__Verilen metin__.
>>>
Skip to main contentSkip to footer

Asgari ücretle çalışan kadınlar: “Yaşamaya fırsatımız yok!”

Temmuz ayında asgari ücrete ara zam konusunu kadın işçilerle konuştuk. Pahalılıktan şikayet eden kadınlar, zamlarla baş edebilmek ve geçinebilmek için birkaç farklı işte çalışmak zorunda kaldıklarını anlattılar.  Kendi ihtiyaçlarından vazgeçtiklerini söyleyen kadınlar ara zammın geç kalınmadan yapılmasını istiyorlar.

Ücret

Temmuz ayının ortasına geldik ve asgari ücrete ara zam yapılmasını bekliyoruz hala. Zira 2025 Temmuz’unda ara zam yapılmasını dillendiriyordu bakanlar. 16 Temmuz’da gazetecilerin ara zam yapılacak mı sorusuna Hazine ve Maliye Bakanı Mehmet Şimşek, “Önceliği daha köklü çözümlere veriyoruz. Yoksa biz de bu artışları yapabiliriz ama köklü sorunlar çözülmeden bunlar kısa sürede erir. Enflasyonu kontrol altına alınca sisteme reset atmış olacağız” şeklinde verdiği cevapla anlıyoruz ki asgari ücretle geçinemeyen milyonlarca insanın yaşam mücadelesi öncelikleri değil.
<<<
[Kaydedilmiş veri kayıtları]
>>>
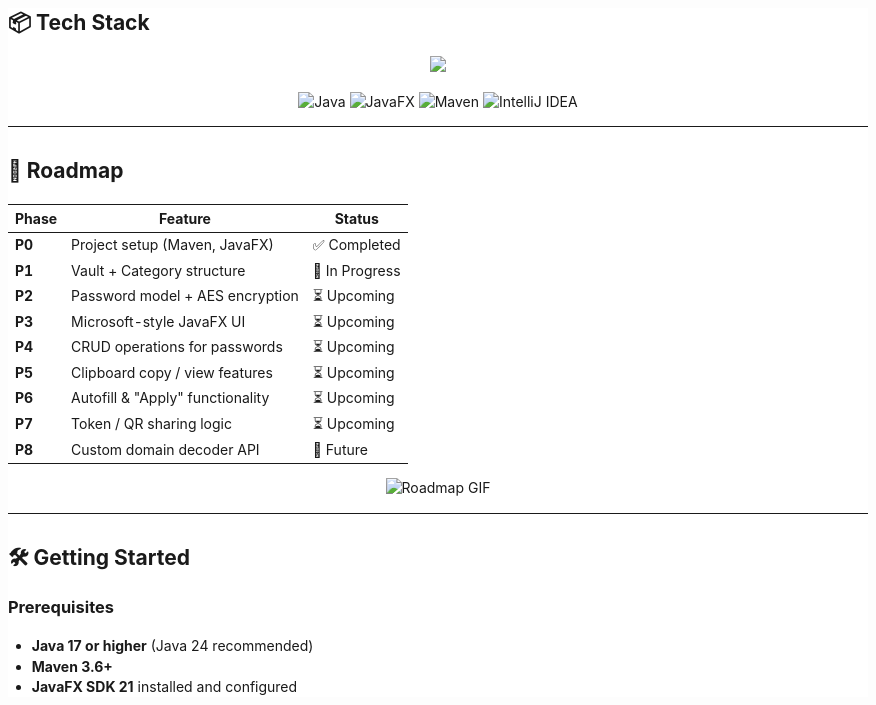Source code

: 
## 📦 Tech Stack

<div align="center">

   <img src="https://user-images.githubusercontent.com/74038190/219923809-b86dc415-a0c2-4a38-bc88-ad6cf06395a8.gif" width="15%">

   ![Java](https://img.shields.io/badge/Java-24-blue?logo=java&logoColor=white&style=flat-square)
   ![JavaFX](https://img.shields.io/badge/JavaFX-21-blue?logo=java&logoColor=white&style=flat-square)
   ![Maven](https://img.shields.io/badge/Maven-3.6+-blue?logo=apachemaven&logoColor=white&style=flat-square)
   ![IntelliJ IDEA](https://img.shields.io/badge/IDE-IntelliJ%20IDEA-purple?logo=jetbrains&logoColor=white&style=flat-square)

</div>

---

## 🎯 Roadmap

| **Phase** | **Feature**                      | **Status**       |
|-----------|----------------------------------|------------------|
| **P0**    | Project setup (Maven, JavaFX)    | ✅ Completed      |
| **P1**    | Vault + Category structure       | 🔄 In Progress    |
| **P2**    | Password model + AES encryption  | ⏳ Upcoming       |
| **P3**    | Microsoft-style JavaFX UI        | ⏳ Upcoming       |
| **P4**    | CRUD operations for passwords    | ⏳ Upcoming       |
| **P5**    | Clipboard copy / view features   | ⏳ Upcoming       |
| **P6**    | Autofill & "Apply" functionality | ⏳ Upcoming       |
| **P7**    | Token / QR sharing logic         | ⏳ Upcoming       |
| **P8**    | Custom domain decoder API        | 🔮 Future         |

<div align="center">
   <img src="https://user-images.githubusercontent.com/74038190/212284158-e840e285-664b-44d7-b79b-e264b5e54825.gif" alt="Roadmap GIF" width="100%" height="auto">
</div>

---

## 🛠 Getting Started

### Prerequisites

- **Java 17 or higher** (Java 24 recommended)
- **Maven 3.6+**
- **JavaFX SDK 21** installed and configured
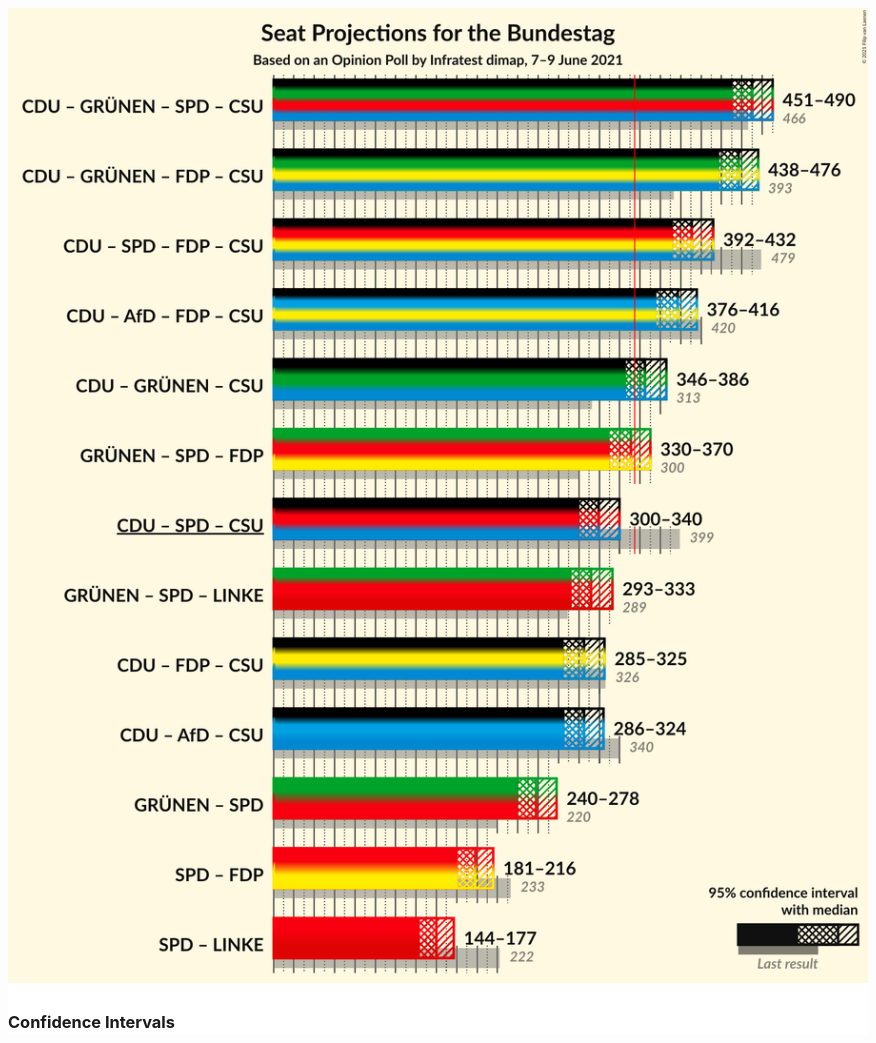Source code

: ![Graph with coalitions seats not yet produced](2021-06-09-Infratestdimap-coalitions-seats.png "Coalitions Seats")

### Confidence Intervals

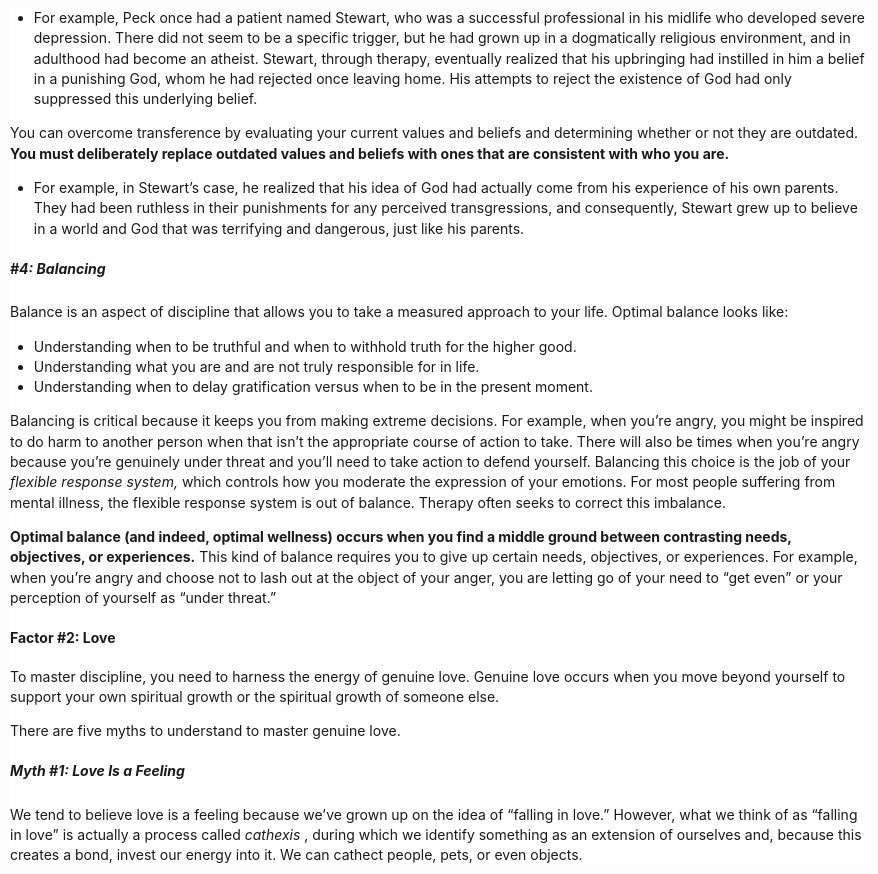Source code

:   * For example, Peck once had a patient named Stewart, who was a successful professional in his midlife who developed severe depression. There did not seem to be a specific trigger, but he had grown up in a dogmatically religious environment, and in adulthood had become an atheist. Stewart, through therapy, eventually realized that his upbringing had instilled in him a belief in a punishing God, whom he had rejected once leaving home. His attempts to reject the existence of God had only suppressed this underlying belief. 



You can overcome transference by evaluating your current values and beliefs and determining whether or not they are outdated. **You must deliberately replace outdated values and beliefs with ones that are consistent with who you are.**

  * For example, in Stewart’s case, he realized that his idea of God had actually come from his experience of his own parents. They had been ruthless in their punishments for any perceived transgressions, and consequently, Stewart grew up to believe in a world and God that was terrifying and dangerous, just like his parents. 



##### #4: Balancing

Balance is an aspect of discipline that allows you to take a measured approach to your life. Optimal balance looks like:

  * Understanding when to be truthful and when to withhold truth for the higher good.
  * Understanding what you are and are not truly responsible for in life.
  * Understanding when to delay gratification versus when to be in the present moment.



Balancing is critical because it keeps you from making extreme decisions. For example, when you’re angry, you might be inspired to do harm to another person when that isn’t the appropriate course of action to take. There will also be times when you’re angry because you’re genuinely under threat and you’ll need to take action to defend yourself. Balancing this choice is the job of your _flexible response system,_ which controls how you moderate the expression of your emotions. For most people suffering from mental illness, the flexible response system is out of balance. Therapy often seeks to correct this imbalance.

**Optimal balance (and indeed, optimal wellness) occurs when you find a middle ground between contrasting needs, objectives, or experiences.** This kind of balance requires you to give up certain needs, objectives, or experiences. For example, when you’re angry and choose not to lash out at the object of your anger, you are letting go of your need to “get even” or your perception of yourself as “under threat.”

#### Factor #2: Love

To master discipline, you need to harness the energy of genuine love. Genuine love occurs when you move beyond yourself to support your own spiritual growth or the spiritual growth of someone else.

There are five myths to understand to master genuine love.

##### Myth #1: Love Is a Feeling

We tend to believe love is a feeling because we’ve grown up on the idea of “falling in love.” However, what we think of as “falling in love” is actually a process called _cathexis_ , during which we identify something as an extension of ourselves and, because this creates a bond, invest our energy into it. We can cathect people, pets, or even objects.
<<<
__Görev amacı__.
Asgari ücret metnine göre 16 Temmuz'da gazetecilerin ara zam sorusunu hangi bakan yanıtladı?

__Cevap alanı__.
Hazine ve Maliye Bakanı Mehmet Şimşek.